● EXERCISE AIM
Copy everything from the line containing "This document pairs" down to the line containing "0.004132, 0.896604, -0.034575]]", replacing "lens line" with "camera line" and leaving everything else unchanged. Omit the pictures.

[DATA TO EXAMINE Boundary: Start]

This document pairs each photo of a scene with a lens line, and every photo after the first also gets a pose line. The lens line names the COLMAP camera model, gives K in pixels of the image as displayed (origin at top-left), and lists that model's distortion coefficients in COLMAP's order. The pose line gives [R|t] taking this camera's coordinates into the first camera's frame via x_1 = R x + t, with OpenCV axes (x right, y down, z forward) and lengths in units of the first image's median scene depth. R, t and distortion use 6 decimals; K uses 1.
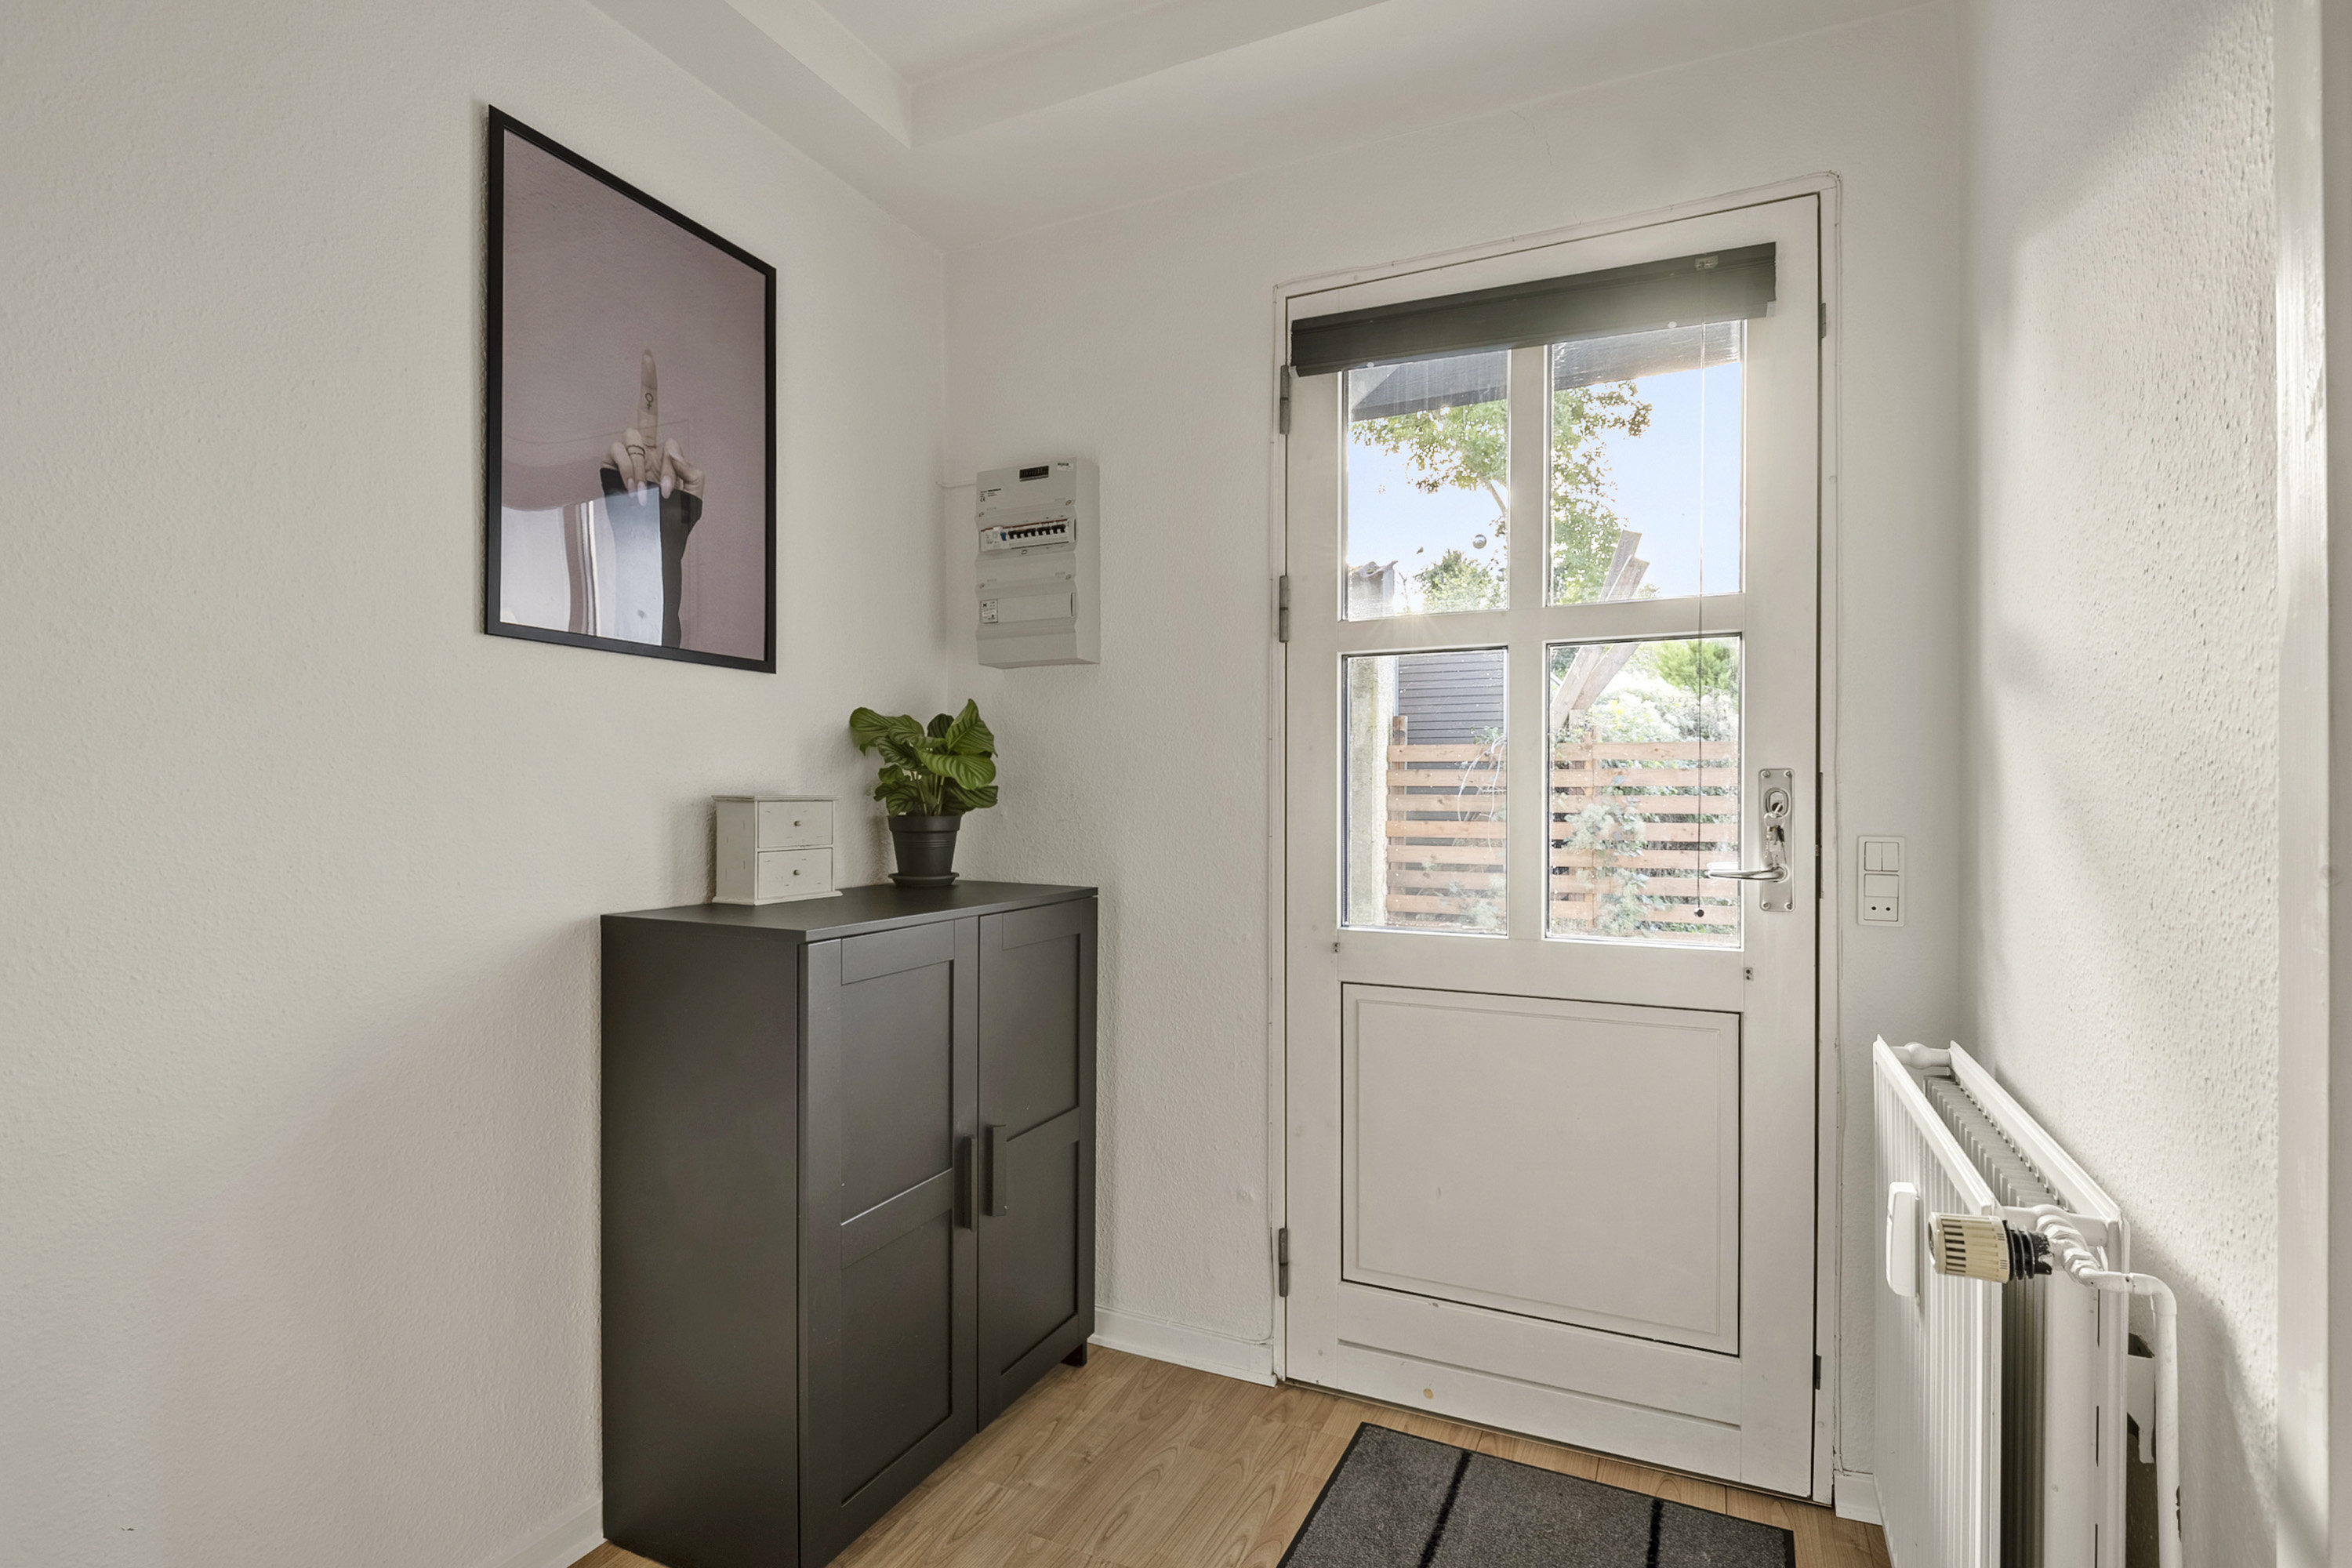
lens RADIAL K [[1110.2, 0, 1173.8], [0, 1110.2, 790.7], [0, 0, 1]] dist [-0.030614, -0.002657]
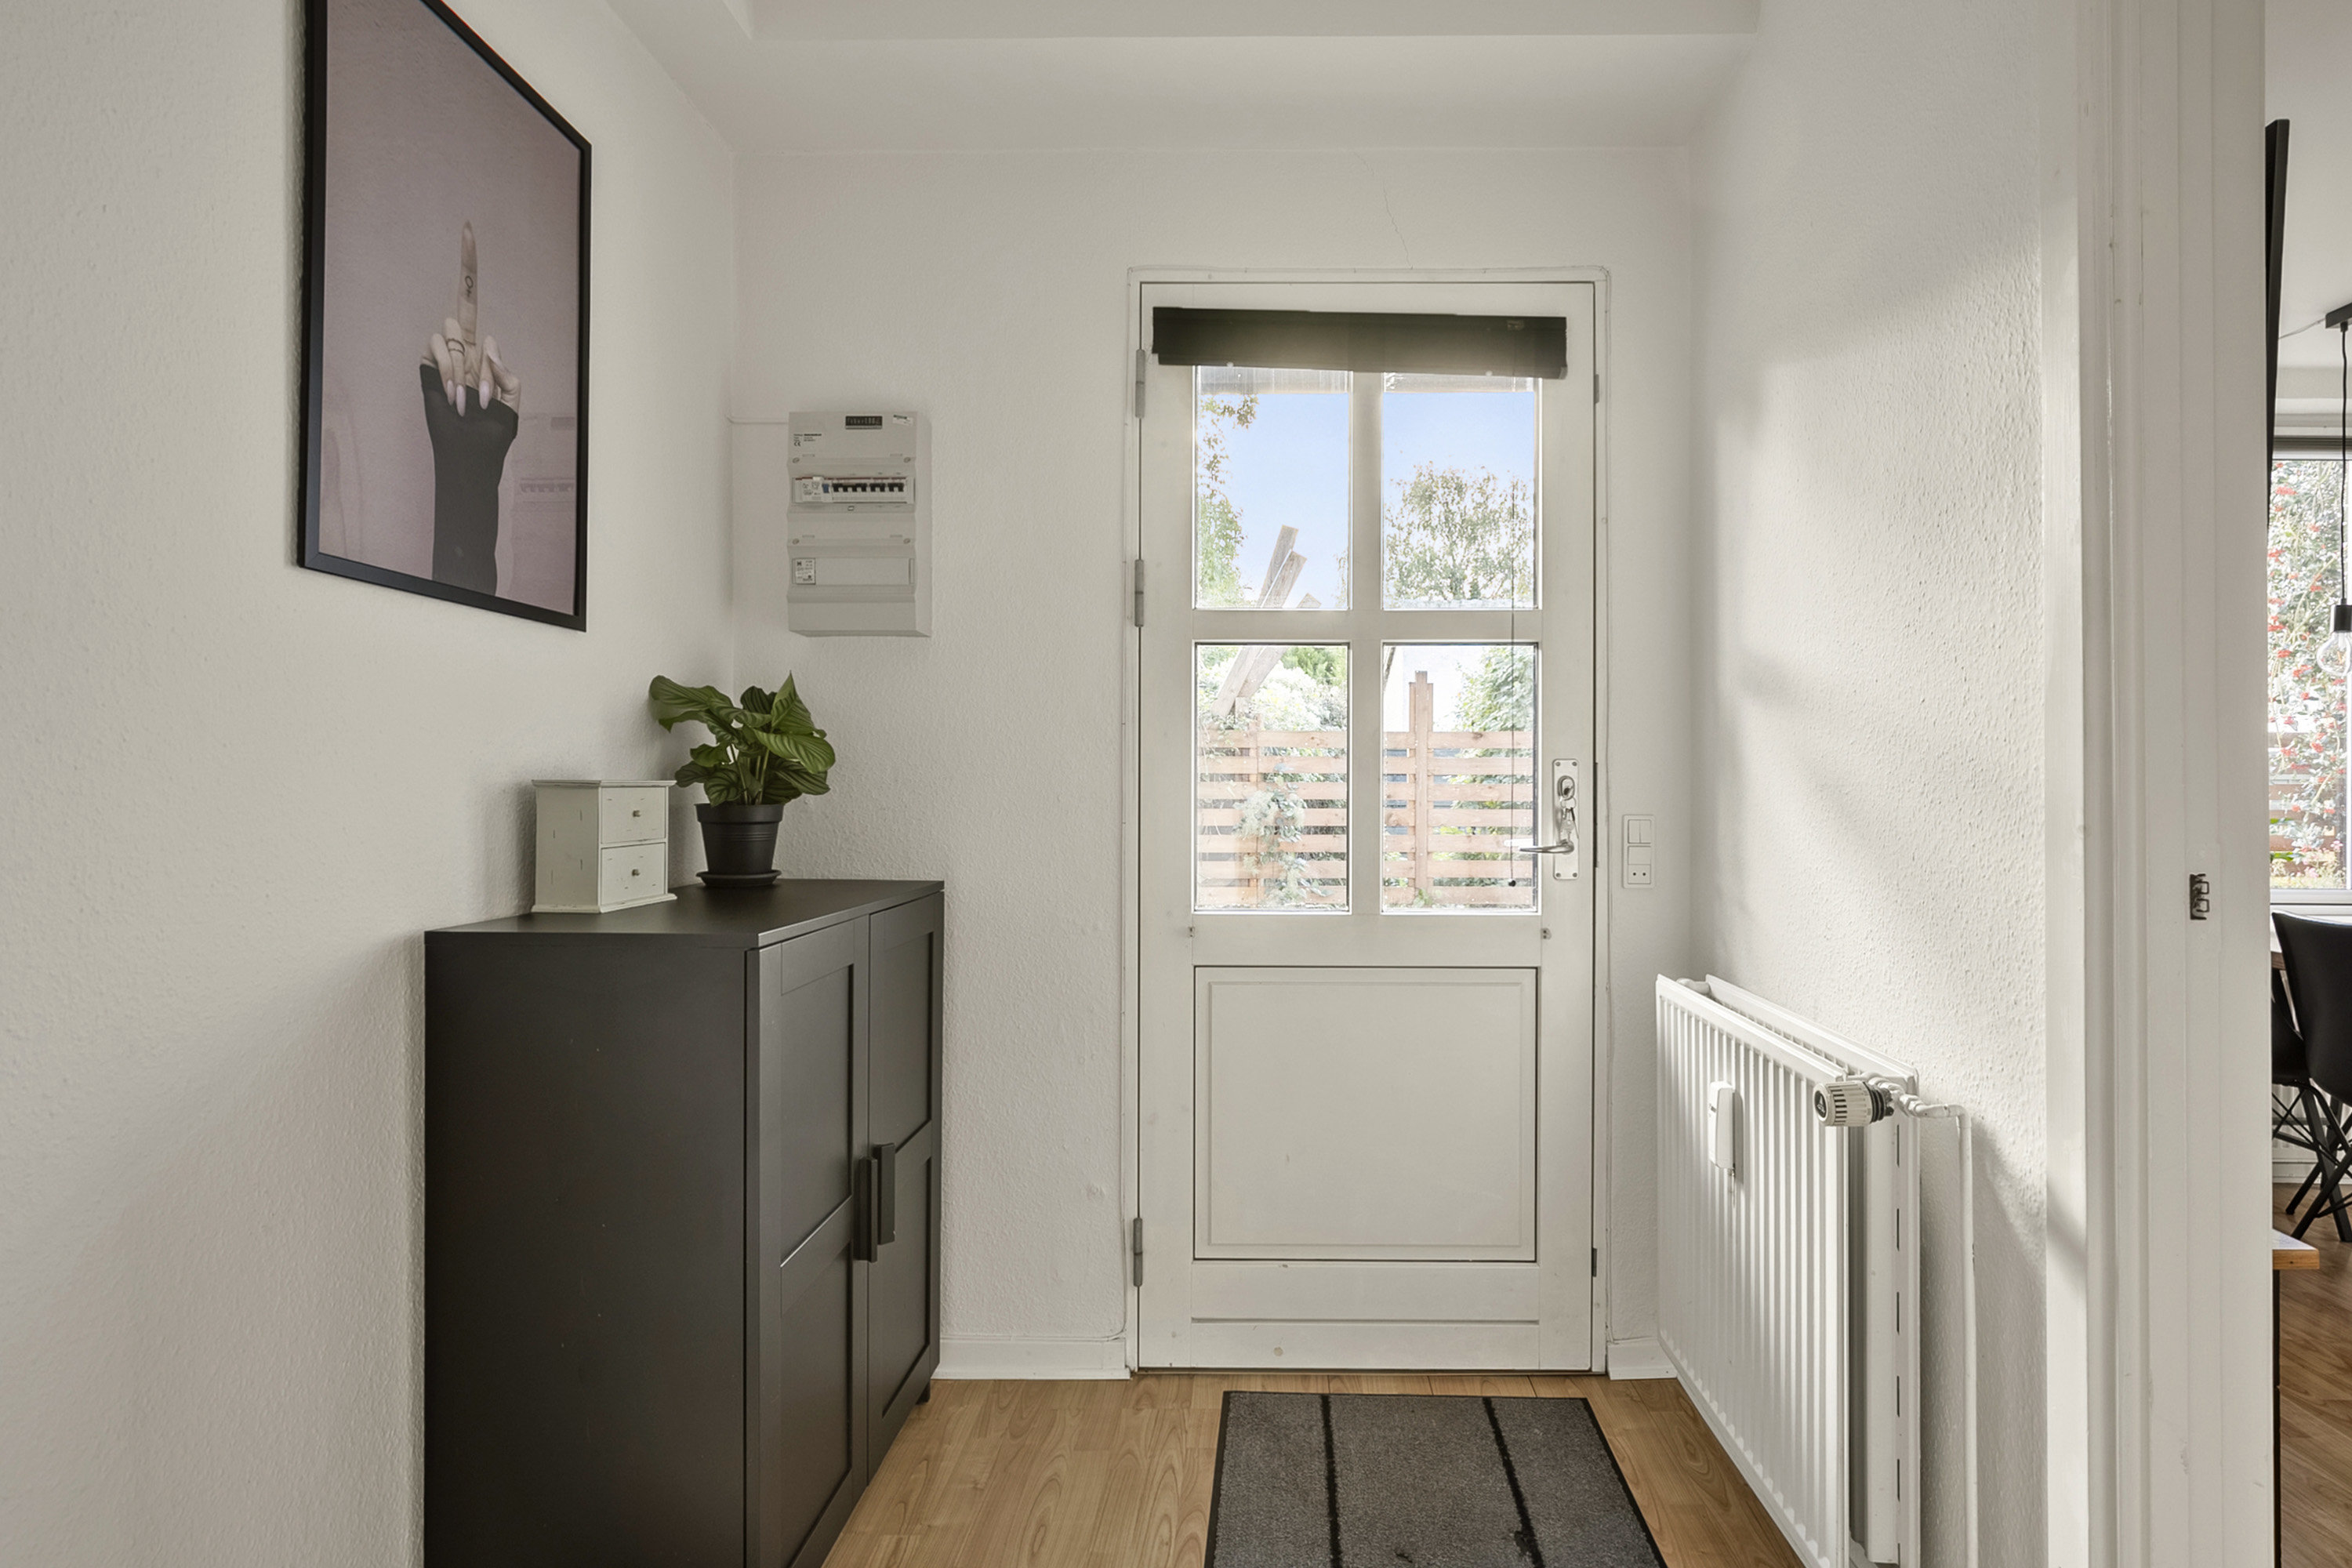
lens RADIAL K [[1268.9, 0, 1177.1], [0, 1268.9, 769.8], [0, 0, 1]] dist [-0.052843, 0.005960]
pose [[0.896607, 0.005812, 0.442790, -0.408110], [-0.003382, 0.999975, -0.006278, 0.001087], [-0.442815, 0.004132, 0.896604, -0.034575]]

[DATA TO EXAMINE Boundary: End]
[DATA TO EXAMINE Boundary: Start]

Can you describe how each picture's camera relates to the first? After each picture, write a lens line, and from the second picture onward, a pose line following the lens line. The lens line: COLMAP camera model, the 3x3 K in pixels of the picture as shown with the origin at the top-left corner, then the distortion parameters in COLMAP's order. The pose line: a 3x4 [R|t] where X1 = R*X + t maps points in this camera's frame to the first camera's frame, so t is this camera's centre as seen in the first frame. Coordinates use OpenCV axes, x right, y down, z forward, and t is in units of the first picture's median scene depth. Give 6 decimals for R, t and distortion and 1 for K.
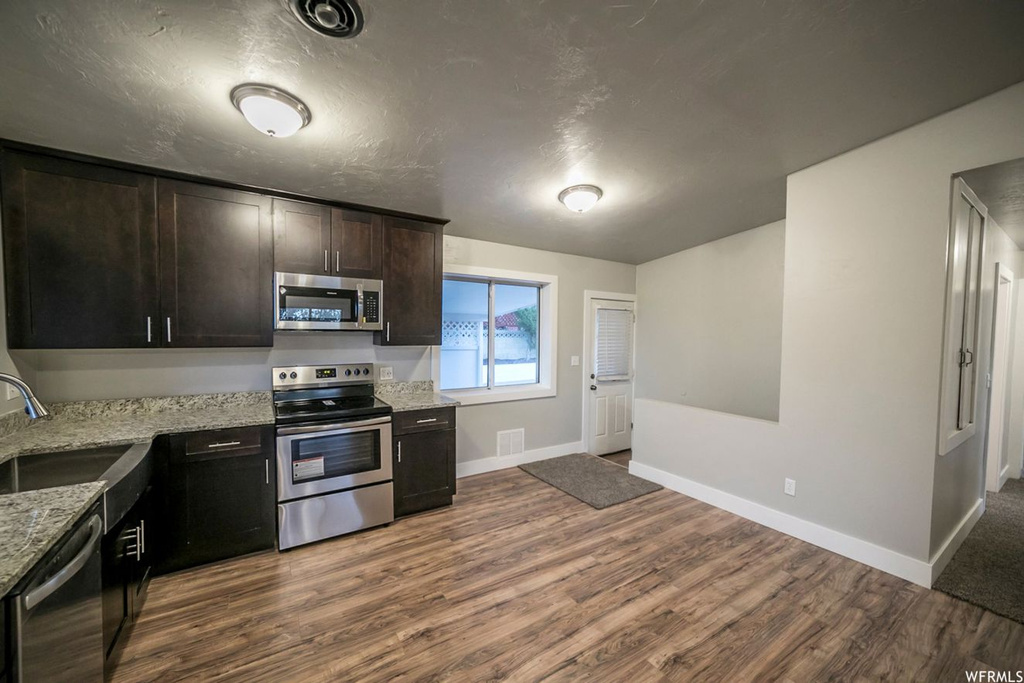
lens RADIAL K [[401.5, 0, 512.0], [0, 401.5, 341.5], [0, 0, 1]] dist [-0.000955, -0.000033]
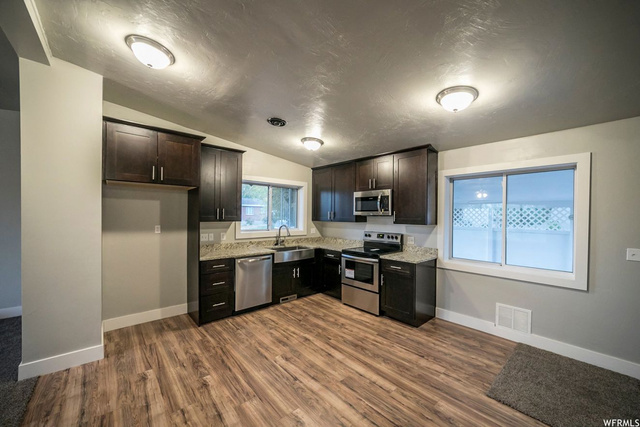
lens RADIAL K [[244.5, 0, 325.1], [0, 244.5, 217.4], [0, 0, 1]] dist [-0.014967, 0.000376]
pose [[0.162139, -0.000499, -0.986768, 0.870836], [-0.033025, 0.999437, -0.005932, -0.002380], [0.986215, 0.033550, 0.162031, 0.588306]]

[DATA TO EXAMINE Boundary: End]

● ANSWER BELOW
This document pairs each photo of a scene with a camera line, and every photo after the first also gets a pose line. The camera line names the COLMAP camera model, gives K in pixels of the image as displayed (origin at top-left), and lists that model's distortion coefficients in COLMAP's order. The pose line gives [R|t] taking this camera's coordinates into the first camera's frame via x_1 = R x + t, with OpenCV axes (x right, y down, z forward) and lengths in units of the first image's median scene depth. R, t and distortion use 6 decimals; K uses 1.
lens RADIAL K [[1110.2, 0, 1173.8], [0, 1110.2, 790.7], [0, 0, 1]] dist [-0.030614, -0.002657]
lens RADIAL K [[1268.9, 0, 1177.1], [0, 1268.9, 769.8], [0, 0, 1]] dist [-0.052843, 0.005960]
pose [[0.896607, 0.005812, 0.442790, -0.408110], [-0.003382, 0.999975, -0.006278, 0.001087], [-0.442815, 0.004132, 0.896604, -0.034575]]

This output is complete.